Camelódromo irregular pode gerar multa diária de R$ 100 mil a Marília
terça-feira, 7 de fevereiro de 2012O 2º Promotor de Justiça da cidade Marília, José Alfredo Sant´Anna impetrou na última sexta-feira (3) pedido de tutela antecipada para cumprimento do TAC (Termo de Ajustamento de Conduta) de regularização do camelódromo no prazo de 30 dias. A penalidade caso haja descumprimento, além da interdição é multa diária de R$ 100 mil à prefeitura.
O TAC firmado em 26 de agosto de 2010 exigia condições mínimas de segurança para o funcionamento da atividade comercial no local, além de vistoria e laudo do Corpo de Bombeiros, bem como regularização do fornecimento de energia pela CPFL.
Segundo Sant´Anna como a prefeitura não cumpriu as obrigações e o perigo de incêndio no local ainda é alto foi solicitado o último prazo. “O risco de incêndio prossegue com total desrespeito à vida humana”, diz trecho da petição inicial.
Segundo a denúncia do Ministério Público em 4 de outubro de 2011 o Corpo de Bombeiros informou que não há nenhum pedido de vistoria nos equipamentos de medidas de segurança contra incêndio.
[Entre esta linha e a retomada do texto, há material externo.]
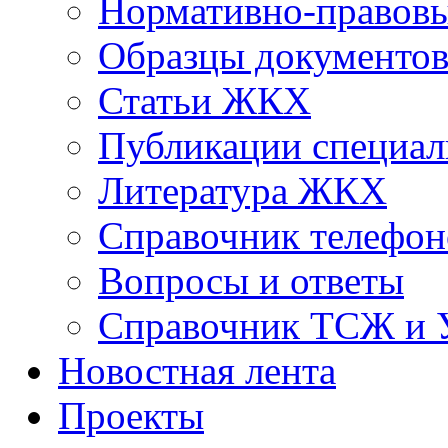
Нормативно-правовы
Образцы документо
Статьи ЖКХ
Публикации специал
Литература ЖКХ
Справочник телефон
Вопросы и ответы
Справочник ТСЖ и
Новостная лента
Проекты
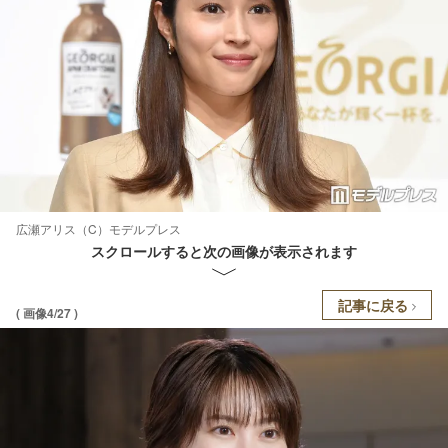
広瀬アリス（C）モデルプレス
スクロールすると次の画像が表示されます
記事に戻る
( 画像4/27 )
Em agosto do ano passado a administração publicou no DOMM (Diário Oficial do Município de Marília) homologação do contrato com a empresa paulistana Shelter Comércio de Equipamentos que venceu licitação e iniciaria os serviços de sistema de prevenção e combate a incêndio no local em 15 dias. Com previsão de investimento de R$ 197 mil os trabalhos nunca foram iniciados.
O pedido do MP está nas mãos da juíza da 1ª Vara Cível, Paula Jacqueline Bredariol de Oliveira, que deve decidir hoje o futuro do camelódromo.
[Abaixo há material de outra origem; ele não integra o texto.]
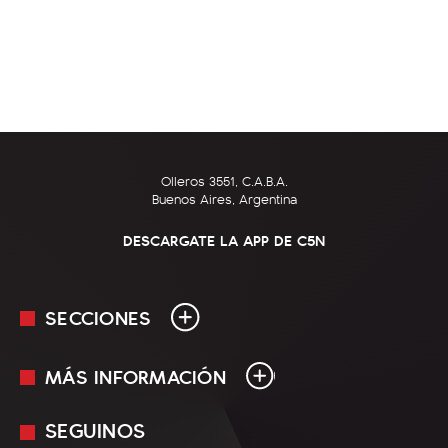
Olleros 3551, C.A.B.A.
Buenos Aires, Argentina
DESCARGATE LA APP DE C5N
SECCIONES
MÁS INFORMACIÓN
En Vivo
Minuto Uno
SEGUINOS
Mediakit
Rodoviária também corre risco de interdição
O 2º Promotor de Justiça também impetrou ação cível pública contra a prefeitura e Emdurb exigindo a regularização de segurança e vistoria do Corpo de Bombeiros no Terminal Rodoviário sob pena de interdição do local por tempo indeterminado.
Segundo o pedido do MP sem pára-raios, gerador e visto de bombeiros a rodoviária está oferecendo perigo aos usuários, além de danos aos frequentadores. “Destaca-se que como não estão presentes as condições de segurança necessárias, Ministério Público requer a citação das requeridas no prazo de 30 dias sob risco de interdição”, diz trecho da ação.
O processo deve ser decidido ainda hoje pelo juiz da 2ª Vara Cível Hernani Desco Filho.